EXERCISE DETAILS:
Pictures stay out; please output the remaining data exactly.

[Items from a dataset]
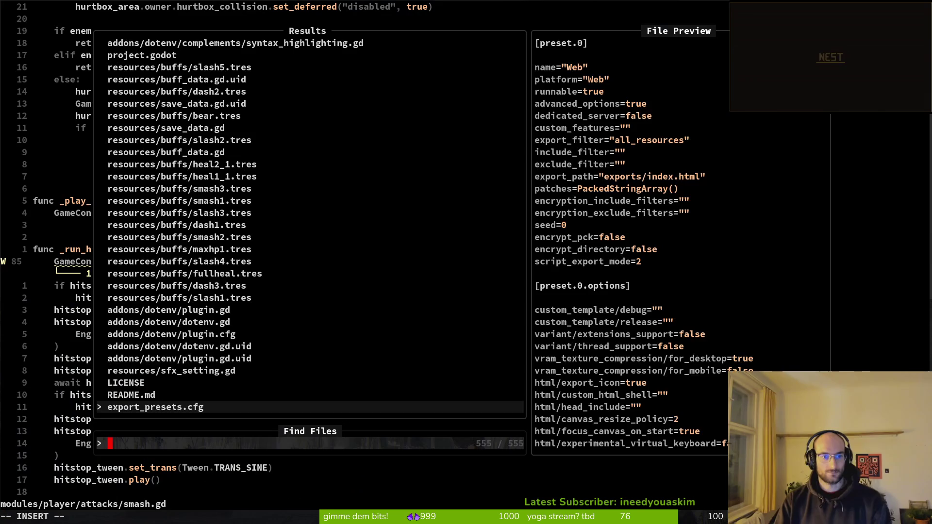
{"action": "type", "text": "vfxmanager"}
{"action": "key", "text": "Return"}
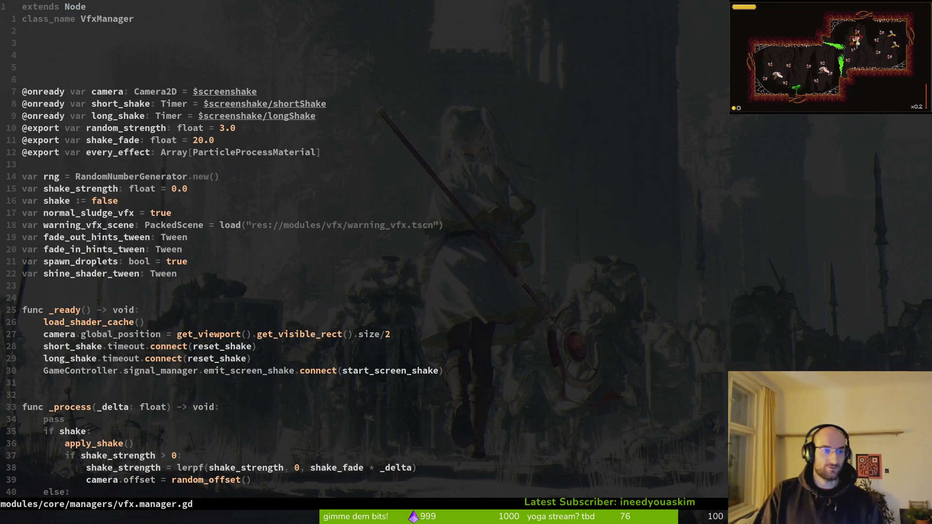
{"action": "key", "text": "j"}
{"action": "key", "text": "j"}
{"action": "key", "text": "j"}
{"action": "key", "text": "V"}
{"action": "key", "text": "y"}
{"action": "key", "text": "p"}
{"action": "key", "text": "w"}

WRITTEN RESPONSE:
{"action": "type", "text": "vfxmanager"}
{"action": "key", "text": "Return"}
{"action": "key", "text": "j"}
{"action": "key", "text": "j"}
{"action": "key", "text": "j"}
{"action": "key", "text": "V"}
{"action": "key", "text": "y"}
{"action": "key", "text": "p"}
{"action": "key", "text": "w"}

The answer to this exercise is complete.